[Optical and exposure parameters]
>>>
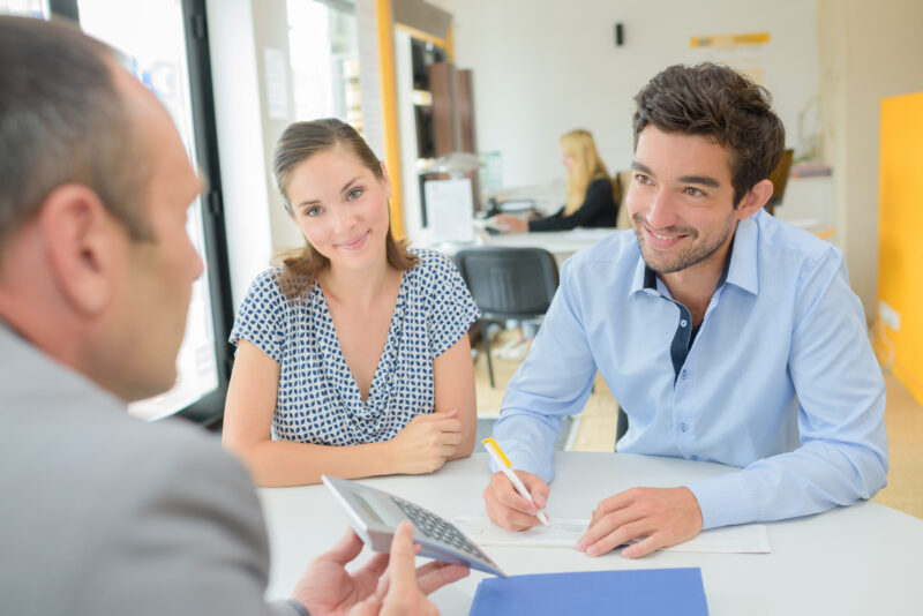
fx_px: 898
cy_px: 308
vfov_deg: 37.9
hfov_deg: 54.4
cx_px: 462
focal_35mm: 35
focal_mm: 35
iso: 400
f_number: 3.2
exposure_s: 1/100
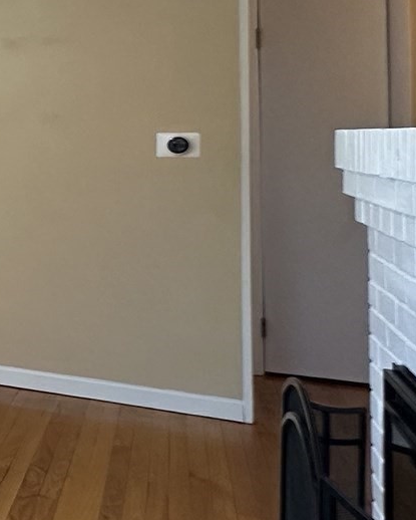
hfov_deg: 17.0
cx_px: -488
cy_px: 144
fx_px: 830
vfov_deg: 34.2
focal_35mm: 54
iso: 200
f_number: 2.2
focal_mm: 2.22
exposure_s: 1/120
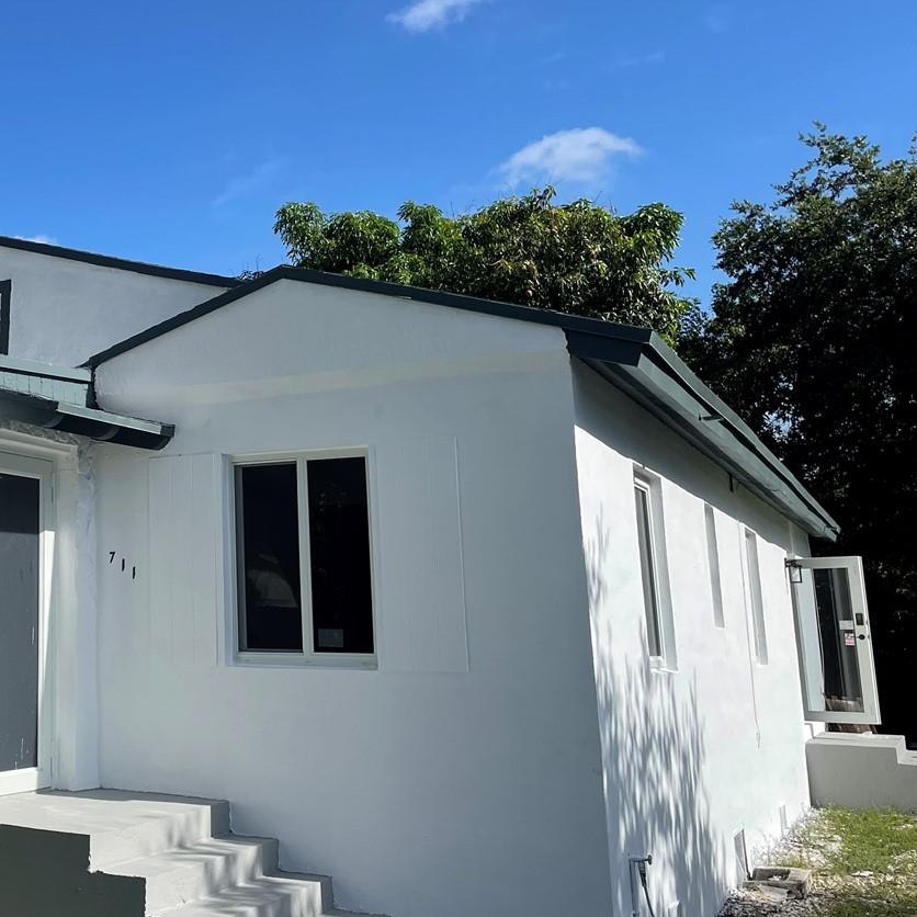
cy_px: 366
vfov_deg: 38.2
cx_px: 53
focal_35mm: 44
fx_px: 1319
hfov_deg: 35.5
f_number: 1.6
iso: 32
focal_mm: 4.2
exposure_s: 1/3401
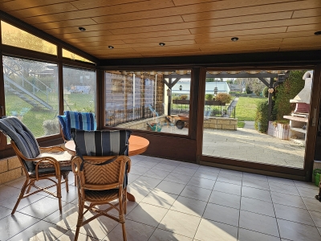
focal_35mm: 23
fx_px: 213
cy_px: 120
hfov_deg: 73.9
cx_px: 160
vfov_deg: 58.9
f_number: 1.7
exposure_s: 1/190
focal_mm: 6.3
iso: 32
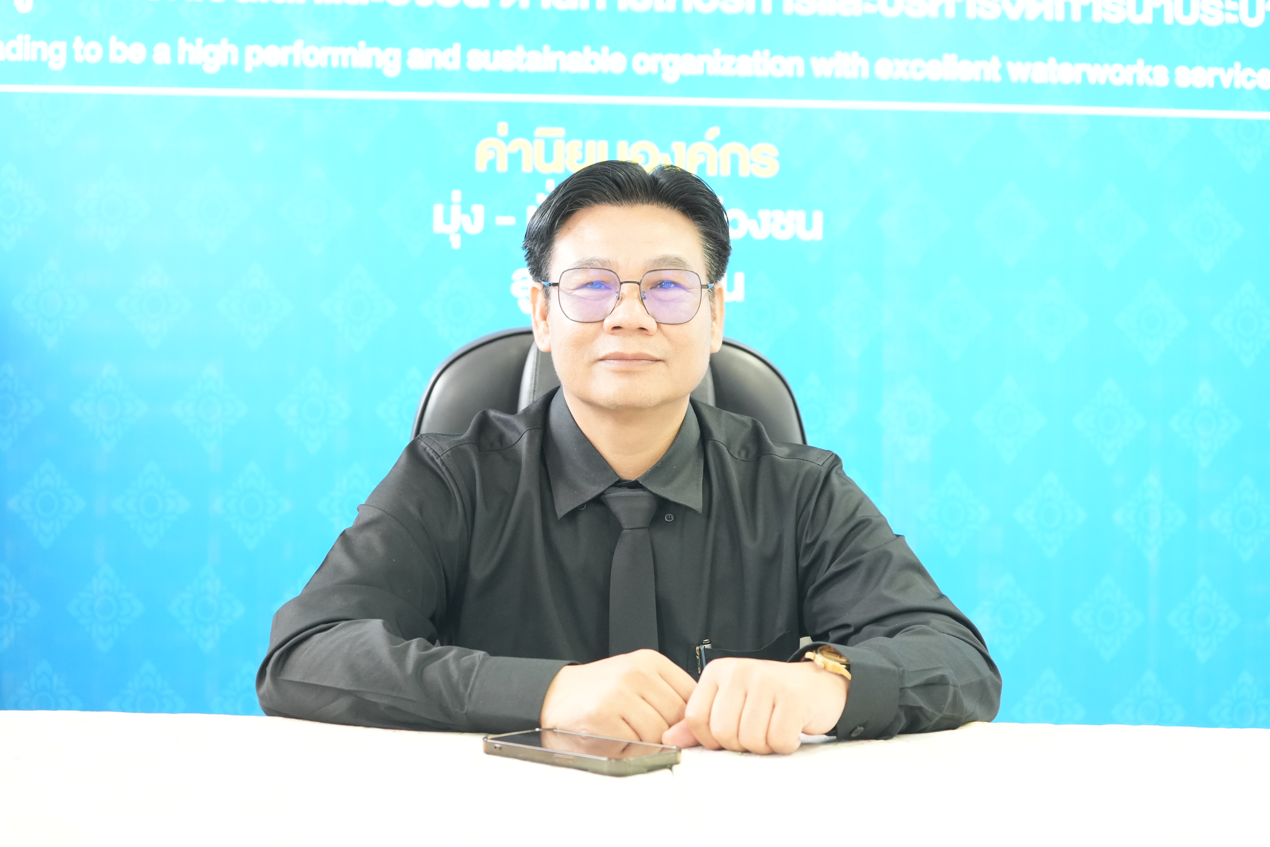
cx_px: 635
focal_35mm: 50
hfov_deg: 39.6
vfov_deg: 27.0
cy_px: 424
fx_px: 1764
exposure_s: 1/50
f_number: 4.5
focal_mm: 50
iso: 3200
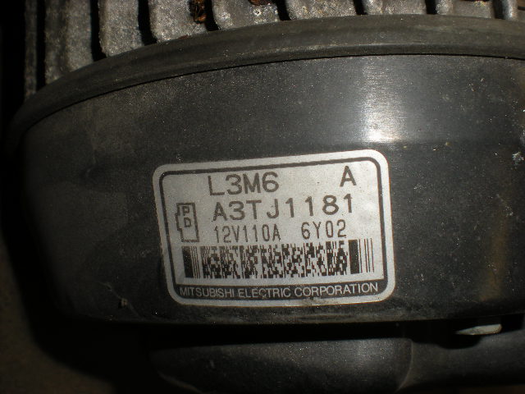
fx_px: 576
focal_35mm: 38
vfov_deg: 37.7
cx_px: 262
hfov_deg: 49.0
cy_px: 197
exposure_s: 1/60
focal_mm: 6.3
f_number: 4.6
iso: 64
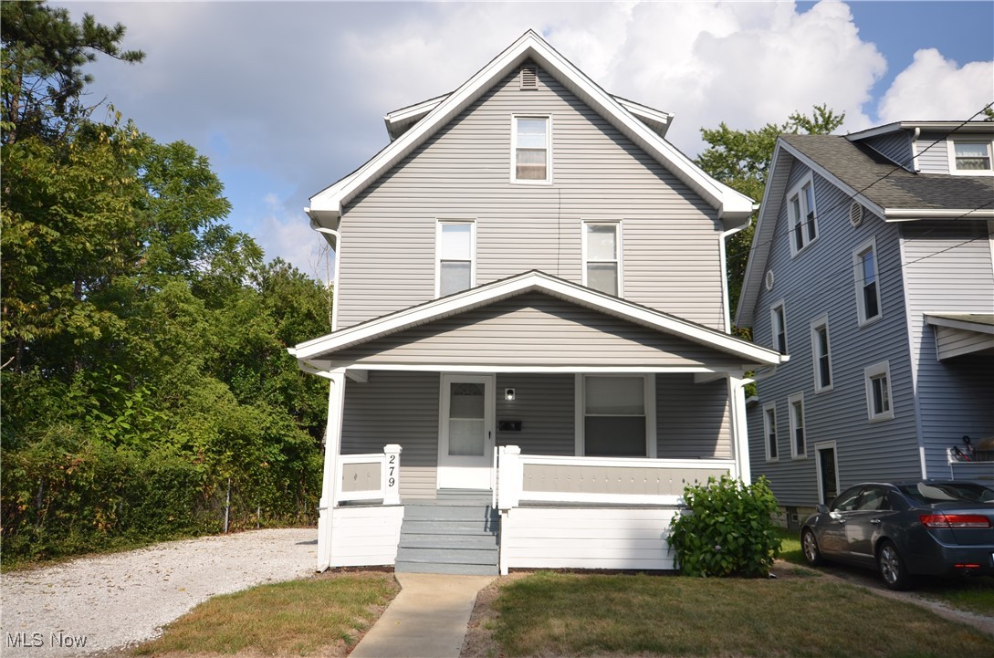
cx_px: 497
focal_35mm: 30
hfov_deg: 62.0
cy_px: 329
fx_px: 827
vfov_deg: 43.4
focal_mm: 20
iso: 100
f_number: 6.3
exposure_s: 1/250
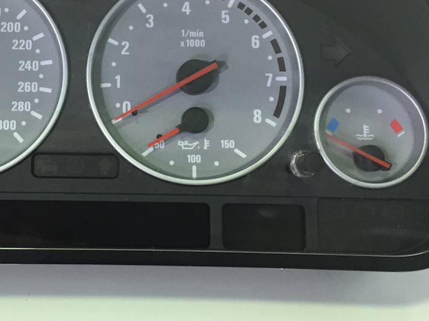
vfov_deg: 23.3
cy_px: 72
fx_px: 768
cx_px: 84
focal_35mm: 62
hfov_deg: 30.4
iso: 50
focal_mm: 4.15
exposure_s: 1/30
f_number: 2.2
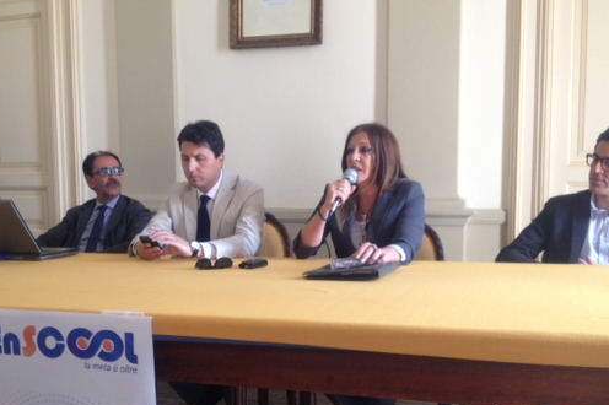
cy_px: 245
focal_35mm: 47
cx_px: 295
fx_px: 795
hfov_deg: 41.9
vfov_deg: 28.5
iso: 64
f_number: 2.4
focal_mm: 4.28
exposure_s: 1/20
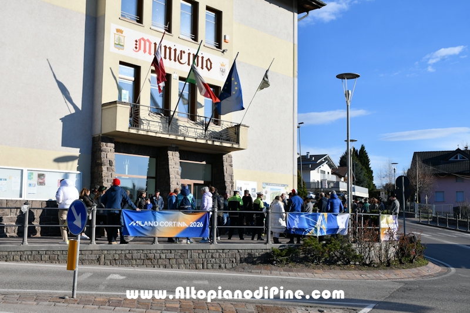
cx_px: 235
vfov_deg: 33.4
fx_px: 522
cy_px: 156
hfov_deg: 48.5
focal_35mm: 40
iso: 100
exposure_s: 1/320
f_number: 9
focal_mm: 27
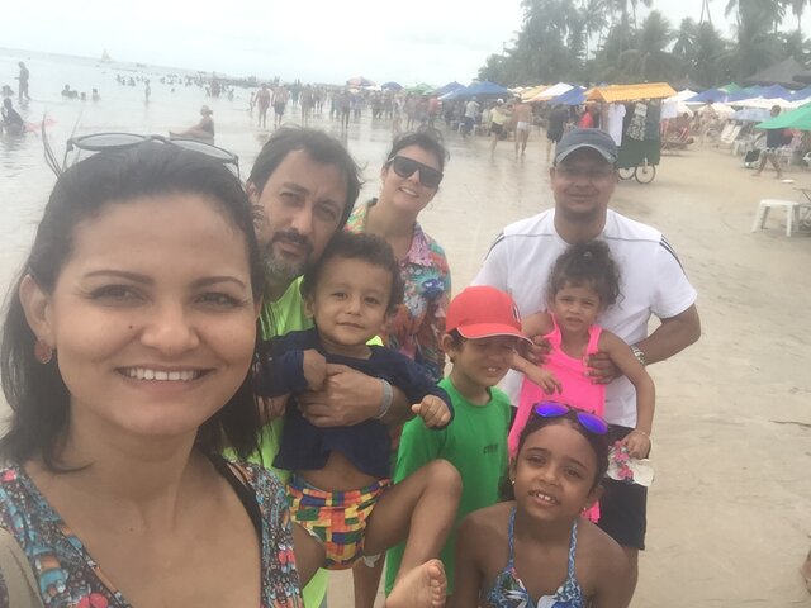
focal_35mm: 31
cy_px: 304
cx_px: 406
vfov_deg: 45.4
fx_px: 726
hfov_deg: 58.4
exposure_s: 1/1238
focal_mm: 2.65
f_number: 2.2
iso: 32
<<<
DIRECTIVE> Set the records down again exactly, and omit any picture in them.

OUTPUT BELOW>
fx_px: 898
cy_px: 308
vfov_deg: 37.9
hfov_deg: 54.4
cx_px: 462
focal_35mm: 35
focal_mm: 35
iso: 400
f_number: 3.2
exposure_s: 1/100
hfov_deg: 17.0
cx_px: -488
cy_px: 144
fx_px: 830
vfov_deg: 34.2
focal_35mm: 54
iso: 200
f_number: 2.2
focal_mm: 2.22
exposure_s: 1/120
cy_px: 366
vfov_deg: 38.2
cx_px: 53
focal_35mm: 44
fx_px: 1319
hfov_deg: 35.5
f_number: 1.6
iso: 32
focal_mm: 4.2
exposure_s: 1/3401
focal_35mm: 23
fx_px: 213
cy_px: 120
hfov_deg: 73.9
cx_px: 160
vfov_deg: 58.9
f_number: 1.7
exposure_s: 1/190
focal_mm: 6.3
iso: 32
cx_px: 635
focal_35mm: 50
hfov_deg: 39.6
vfov_deg: 27.0
cy_px: 424
fx_px: 1764
exposure_s: 1/50
f_number: 4.5
focal_mm: 50
iso: 3200
fx_px: 576
focal_35mm: 38
vfov_deg: 37.7
cx_px: 262
hfov_deg: 49.0
cy_px: 197
exposure_s: 1/60
focal_mm: 6.3
f_number: 4.6
iso: 64
cx_px: 497
focal_35mm: 30
hfov_deg: 62.0
cy_px: 329
fx_px: 827
vfov_deg: 43.4
focal_mm: 20
iso: 100
f_number: 6.3
exposure_s: 1/250
vfov_deg: 23.3
cy_px: 72
fx_px: 768
cx_px: 84
focal_35mm: 62
hfov_deg: 30.4
iso: 50
focal_mm: 4.15
exposure_s: 1/30
f_number: 2.2
cy_px: 245
focal_35mm: 47
cx_px: 295
fx_px: 795
hfov_deg: 41.9
vfov_deg: 28.5
iso: 64
f_number: 2.4
focal_mm: 4.28
exposure_s: 1/20
cx_px: 235
vfov_deg: 33.4
fx_px: 522
cy_px: 156
hfov_deg: 48.5
focal_35mm: 40
iso: 100
exposure_s: 1/320
f_number: 9
focal_mm: 27
focal_35mm: 31
cy_px: 304
cx_px: 406
vfov_deg: 45.4
fx_px: 726
hfov_deg: 58.4
exposure_s: 1/1238
focal_mm: 2.65
f_number: 2.2
iso: 32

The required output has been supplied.